ESSA May Be Worse Than NCLB
One more paragraph from your message to me says:
“Earlier in 2015, the House passed a version of the education bill – a much-needed update to No Child Left Behind – that did not achieve these goals so I did not support it. Since then, I have advocated to make it better. Through negotiations between the House and Senate, Congress came to an agreement on an update, called the Every Student Succeeds Act, which was a significant improvement. I was joined by over 350 Representatives in supporting the updated bill and the President signed it into law in early December.”
While there is little doubt that ESSA is better than the original house version it is still bad law. Daisaku Ikeda in a book called Unforgettable Friends, writes, “Having been driven from the lectern by the government in the past, Dr. Delich [Francisco J. Delich, Former Rector of the National University of Córdoba, Argentina] is very deeply and personally aware of the evil of allowing government to control education. He wants to build a society in which political leaders respect educators. Education, he believes, is the very foundation of the nation.” ESSA ergates power over schools away from parents and teachers and to the federal government.
This allows the uninformed and the corrupt too much opportunity to harm students nationwide. For example, large sums of money are earmarked for promoting the development of charter schools. Charter schools have not improved education in the least, but they have opened the door for fraud and profiteering at the expense of students.

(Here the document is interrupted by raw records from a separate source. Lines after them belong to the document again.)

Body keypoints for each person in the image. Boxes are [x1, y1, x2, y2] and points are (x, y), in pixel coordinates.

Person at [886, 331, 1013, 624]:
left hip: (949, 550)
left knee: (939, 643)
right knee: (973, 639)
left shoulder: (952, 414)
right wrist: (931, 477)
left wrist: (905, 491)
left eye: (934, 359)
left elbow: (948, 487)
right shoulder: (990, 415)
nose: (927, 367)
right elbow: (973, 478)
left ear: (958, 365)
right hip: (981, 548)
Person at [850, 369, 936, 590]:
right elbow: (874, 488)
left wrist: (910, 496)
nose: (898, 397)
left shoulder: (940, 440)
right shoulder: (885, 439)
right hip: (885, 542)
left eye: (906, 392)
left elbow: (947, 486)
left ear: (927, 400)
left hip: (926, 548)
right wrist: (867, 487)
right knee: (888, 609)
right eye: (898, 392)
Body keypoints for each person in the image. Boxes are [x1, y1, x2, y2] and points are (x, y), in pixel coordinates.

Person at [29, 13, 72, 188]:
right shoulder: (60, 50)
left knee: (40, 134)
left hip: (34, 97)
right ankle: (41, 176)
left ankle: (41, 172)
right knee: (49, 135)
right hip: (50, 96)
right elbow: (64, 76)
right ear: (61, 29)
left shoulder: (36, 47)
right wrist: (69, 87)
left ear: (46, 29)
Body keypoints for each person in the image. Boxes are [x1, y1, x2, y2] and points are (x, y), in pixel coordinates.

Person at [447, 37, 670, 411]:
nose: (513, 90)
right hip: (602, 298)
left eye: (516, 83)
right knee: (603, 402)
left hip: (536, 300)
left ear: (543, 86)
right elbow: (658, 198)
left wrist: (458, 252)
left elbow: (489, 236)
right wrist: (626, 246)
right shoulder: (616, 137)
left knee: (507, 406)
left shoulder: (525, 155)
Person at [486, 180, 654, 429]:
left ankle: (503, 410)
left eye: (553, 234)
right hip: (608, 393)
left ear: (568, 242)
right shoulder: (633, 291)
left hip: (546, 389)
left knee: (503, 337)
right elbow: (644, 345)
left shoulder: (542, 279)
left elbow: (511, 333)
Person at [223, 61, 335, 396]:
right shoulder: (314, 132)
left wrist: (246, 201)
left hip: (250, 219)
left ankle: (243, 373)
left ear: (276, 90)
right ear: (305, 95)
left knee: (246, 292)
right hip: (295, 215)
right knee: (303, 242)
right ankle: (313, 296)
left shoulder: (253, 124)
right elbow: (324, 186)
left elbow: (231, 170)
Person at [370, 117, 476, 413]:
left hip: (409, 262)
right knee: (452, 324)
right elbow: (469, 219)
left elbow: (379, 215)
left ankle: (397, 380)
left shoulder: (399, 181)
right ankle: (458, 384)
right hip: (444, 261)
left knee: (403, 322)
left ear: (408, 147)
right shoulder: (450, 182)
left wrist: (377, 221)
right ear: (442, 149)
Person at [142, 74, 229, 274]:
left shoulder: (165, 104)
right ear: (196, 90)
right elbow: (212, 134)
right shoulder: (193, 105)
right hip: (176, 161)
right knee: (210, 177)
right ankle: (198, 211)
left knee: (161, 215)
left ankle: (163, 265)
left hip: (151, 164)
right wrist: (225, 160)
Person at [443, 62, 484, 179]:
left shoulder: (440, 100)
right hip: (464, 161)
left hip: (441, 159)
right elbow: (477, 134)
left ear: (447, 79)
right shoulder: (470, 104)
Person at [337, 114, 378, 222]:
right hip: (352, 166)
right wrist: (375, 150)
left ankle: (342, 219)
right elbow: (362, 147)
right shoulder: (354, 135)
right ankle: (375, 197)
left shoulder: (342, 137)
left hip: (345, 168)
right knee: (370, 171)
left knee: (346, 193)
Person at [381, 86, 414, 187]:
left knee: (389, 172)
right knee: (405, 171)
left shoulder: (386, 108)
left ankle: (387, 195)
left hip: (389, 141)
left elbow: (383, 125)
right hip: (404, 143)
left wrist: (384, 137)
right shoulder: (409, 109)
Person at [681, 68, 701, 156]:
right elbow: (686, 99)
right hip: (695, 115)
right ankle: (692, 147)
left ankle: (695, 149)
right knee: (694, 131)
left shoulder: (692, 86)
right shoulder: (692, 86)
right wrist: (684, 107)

Democracy is an important principle and no money should be spent on schools by the federal government if that money is not controlled by an elected body. Parents and teachers should control education using democratic processes to govern schools in their local community; not federal or state bureaucrats wielding authoritarian power.

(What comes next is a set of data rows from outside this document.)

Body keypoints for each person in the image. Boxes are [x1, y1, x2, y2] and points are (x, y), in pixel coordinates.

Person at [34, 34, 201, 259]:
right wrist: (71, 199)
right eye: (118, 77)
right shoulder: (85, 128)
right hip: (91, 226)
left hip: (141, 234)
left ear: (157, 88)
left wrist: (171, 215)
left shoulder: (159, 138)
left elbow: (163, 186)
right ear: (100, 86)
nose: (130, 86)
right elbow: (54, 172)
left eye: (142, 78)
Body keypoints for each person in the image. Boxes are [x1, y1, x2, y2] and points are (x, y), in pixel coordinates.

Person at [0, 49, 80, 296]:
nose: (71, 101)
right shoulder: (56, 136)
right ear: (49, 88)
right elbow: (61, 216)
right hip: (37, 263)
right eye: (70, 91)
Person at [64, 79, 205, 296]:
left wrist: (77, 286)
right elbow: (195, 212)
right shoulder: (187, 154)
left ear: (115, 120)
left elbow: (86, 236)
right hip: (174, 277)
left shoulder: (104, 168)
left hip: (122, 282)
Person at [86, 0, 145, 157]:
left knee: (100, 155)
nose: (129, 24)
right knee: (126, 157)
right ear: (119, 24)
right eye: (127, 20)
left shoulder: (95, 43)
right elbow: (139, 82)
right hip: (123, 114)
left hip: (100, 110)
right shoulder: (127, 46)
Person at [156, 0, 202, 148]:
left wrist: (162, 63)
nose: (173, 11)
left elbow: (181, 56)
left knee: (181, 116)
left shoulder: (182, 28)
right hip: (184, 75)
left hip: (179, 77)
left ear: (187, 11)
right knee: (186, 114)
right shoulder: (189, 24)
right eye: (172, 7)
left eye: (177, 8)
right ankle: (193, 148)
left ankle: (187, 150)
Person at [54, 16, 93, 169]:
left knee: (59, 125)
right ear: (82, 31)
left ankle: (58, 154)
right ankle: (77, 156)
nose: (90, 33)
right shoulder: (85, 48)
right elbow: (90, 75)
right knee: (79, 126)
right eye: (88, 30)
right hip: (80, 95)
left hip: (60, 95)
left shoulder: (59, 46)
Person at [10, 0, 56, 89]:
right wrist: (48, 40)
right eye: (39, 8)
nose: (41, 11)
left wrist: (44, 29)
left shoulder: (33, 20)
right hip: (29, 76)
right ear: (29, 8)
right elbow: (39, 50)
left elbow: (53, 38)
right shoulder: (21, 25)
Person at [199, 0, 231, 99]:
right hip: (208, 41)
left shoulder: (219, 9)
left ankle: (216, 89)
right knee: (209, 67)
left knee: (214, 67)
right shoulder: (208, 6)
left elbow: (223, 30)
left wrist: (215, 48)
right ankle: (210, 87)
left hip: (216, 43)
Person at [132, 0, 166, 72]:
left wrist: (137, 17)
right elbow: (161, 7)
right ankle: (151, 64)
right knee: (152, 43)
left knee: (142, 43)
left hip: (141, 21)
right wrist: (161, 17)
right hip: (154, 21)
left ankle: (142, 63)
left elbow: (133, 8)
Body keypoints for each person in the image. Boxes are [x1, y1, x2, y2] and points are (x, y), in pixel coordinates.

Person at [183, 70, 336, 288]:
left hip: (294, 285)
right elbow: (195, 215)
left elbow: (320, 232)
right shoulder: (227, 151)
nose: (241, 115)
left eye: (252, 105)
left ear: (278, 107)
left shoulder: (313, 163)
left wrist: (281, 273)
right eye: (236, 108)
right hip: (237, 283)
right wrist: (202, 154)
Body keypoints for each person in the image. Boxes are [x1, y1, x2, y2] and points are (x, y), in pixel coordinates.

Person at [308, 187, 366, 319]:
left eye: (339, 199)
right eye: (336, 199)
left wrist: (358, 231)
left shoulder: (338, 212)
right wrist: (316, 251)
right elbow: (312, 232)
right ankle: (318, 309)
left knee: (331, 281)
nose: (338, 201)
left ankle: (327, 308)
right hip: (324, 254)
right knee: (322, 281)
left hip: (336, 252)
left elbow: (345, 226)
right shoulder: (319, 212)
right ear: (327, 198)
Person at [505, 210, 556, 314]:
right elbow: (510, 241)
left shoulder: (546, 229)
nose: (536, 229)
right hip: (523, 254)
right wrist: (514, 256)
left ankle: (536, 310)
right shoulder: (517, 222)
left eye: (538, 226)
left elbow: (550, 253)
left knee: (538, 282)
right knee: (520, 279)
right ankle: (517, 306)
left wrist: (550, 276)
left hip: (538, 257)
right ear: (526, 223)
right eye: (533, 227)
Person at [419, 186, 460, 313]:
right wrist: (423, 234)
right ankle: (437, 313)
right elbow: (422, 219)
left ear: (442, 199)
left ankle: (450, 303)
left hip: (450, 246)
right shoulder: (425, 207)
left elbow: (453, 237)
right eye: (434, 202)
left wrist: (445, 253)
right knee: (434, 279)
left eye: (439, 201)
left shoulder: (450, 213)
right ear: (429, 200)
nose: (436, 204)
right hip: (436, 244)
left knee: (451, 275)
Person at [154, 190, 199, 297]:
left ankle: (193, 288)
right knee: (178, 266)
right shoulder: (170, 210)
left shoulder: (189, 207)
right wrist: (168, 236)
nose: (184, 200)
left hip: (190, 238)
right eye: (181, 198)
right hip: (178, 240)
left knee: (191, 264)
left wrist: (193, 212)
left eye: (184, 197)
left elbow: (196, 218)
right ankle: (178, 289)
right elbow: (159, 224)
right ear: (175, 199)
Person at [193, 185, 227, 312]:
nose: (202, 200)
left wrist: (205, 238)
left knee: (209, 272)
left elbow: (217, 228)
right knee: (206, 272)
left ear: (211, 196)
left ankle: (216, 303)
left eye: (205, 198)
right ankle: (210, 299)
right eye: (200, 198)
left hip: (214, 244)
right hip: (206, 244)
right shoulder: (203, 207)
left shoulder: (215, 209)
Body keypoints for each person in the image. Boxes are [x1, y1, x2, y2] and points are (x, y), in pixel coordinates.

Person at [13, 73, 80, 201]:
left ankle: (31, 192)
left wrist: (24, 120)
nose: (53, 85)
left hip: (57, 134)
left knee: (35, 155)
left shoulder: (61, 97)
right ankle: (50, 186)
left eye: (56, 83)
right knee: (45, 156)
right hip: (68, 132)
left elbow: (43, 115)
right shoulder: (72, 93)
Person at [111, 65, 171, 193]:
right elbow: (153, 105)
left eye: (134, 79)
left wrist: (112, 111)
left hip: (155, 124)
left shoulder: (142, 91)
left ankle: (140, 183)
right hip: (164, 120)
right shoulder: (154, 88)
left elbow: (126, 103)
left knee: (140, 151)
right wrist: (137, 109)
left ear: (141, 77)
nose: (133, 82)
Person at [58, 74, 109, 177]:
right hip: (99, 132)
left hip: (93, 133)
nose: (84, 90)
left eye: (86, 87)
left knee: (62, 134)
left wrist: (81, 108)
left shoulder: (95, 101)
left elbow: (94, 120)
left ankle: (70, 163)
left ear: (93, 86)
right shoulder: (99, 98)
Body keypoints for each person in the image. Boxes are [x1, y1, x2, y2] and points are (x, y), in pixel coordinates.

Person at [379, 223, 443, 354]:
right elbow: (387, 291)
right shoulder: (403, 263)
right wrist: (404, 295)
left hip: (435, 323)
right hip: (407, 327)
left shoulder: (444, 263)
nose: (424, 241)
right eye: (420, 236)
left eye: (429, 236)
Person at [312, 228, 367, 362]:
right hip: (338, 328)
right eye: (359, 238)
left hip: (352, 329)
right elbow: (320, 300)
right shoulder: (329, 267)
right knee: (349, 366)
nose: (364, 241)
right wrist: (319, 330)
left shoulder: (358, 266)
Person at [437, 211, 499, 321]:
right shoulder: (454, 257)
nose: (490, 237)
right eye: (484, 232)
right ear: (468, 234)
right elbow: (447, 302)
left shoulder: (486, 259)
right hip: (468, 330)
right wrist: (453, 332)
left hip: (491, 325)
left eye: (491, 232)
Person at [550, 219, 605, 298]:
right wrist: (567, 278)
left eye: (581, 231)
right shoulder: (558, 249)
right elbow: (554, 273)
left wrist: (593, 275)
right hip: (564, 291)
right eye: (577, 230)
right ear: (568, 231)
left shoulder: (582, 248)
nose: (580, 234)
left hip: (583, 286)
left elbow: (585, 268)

ESSA also mandates standardized testing of all students in grades 3 – 8 and 11. This is a massive waste of money and harmful. For the first time ever student testing results on the nations report card, NAEP, stayed flat of fell during the last 10 years. Massive testing with punitive consequences has harmed not improved schools.
ESSA also provides money for competency based education (CBE) also known as personalize learning. The basic idea behind CBE is to have children sit at computers earning badges for demonstrating a learning competency. It is the worst kind of fill up the student with knowledge pedagogy imaginable but it does have huge profit potential. Emily Talmage a teacher and education writer from Maine has been sounding the alarm about this terrible idea. She writes:
“Although we were assured that the reauthorization of the Elementary and Secondary Education Act was intended to restore control to states and local districts, the truth is that much of the document was carefully crafted to enable a proliferation of “personalized learning.”
“KnowledgeWorks highlights the many ways that ESSA “opens the door” for personalized learning, including its Innovative Assessment Zones, resources for ‘21st Century Community Learning Centers,’ and grant money for technology available in virtually every section of the document.”
ESSA has made students and communities more vulnerable to being fleeced by corporate carpetbaggers and it increases the role of the federal government in local education policy.
America’s public school system is the foundation that made our great democratic experiment a resounding success. Allowing our schools to be stolen by profiteers actually creates a “Nation at Risk.” The federalized destruction of the public education system has become real. Please be alert to self-serving corporate actors and fight for the survival of the public education system in America.